Learning through Simulation

Simulation course puts Millikin Nursing students in real-world situations

Learning through Simulation

Students conducting nursing simulation

It's 11 a.m. on a Monday, and on the first floor of Millikin University's Leighty-Tabor Science Center, nine nursing students are attending to a patient who is showing symptoms of a stroke. The patient however is an iStan simulator, a high-tech mannequin used for health care instruction and training scenarios.

This particular lesson was just a small piece of the Senior Simulation Experience course taught at Millikin's School of Nursing. Building on content from previous nursing courses, the course connects theory to practice by providing students with simulation experiences to help build self-confidence and prepare for professional nursing practice.
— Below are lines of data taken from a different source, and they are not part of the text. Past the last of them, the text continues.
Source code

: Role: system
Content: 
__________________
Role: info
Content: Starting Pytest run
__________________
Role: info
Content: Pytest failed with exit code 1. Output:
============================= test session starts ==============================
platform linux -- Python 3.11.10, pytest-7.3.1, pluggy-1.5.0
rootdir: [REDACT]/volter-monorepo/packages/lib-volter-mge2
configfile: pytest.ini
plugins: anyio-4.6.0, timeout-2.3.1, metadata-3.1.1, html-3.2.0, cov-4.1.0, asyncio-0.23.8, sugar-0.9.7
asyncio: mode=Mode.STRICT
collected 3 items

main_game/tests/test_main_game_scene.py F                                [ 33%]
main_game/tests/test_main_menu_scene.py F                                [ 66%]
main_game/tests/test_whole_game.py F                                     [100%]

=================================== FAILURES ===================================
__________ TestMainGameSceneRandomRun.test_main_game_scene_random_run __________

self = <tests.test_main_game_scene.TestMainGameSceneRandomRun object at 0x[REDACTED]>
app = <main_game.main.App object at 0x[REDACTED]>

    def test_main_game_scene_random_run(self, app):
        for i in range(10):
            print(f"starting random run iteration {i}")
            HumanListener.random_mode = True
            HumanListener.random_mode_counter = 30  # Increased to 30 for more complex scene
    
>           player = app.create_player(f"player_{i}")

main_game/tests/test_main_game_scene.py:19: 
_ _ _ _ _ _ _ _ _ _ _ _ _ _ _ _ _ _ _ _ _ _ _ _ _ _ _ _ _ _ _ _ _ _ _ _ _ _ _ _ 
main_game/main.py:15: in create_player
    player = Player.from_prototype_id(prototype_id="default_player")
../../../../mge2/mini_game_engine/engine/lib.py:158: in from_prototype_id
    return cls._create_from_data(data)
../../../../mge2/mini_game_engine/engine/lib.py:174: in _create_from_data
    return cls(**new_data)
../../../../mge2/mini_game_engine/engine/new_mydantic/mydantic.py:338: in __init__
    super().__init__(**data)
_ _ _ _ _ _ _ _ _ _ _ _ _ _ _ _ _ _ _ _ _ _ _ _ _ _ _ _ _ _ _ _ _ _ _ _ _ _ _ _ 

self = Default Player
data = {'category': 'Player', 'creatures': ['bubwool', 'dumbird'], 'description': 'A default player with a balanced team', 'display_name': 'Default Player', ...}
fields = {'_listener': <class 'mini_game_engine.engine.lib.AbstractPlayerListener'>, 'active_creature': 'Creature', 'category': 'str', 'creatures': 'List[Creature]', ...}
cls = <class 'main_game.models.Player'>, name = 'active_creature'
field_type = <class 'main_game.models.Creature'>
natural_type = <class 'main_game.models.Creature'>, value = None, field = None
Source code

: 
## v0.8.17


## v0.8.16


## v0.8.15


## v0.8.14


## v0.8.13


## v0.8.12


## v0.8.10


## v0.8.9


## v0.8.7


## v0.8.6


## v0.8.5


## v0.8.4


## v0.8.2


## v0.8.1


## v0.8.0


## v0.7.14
"It's a synthesis course of all the things the students have learned and some things they maybe haven't experienced yet," said John Blakeman '13, lecturer in Millikin's School of Nursing.

Blakeman, along with Charlotte Bivens, Millikin instructor and coordinator of human simulation and nursing labs, worked together on designing the layout of the eight-week course.

"We focused on coming up with things that the students have never seen or done before in clinical," says Blakeman. "We want them to get used to talking to physicians, dealing with handoff reports, and working with an interdisciplinary team."

A Millikin faculty member since 2005, Charlotte Bivens had the idea of bringing a simulation course to the curriculum for some time. "We trialed the course last academic year and it went over very well. We've had excellent reviews and it's a course the students should feel good about in preparing them for the real world," said Bivens.

 

Students participate in nursing simulation

 

During the course, the nursing students are able to think through scenarios that could potentially be life-threatening for the patient.

The students also experience other simulation sessions such as practicing taking and implementing physician orders, prioritizing care, administering high-risk medications, initiating nursing care protocols, and attending to the psychosocial needs of the patient and family.

"Each week has a different focus," says Blakeman. "We start out by talking about the basics, such as the layout of the simulator room and working with the simulator, and then we progress from there."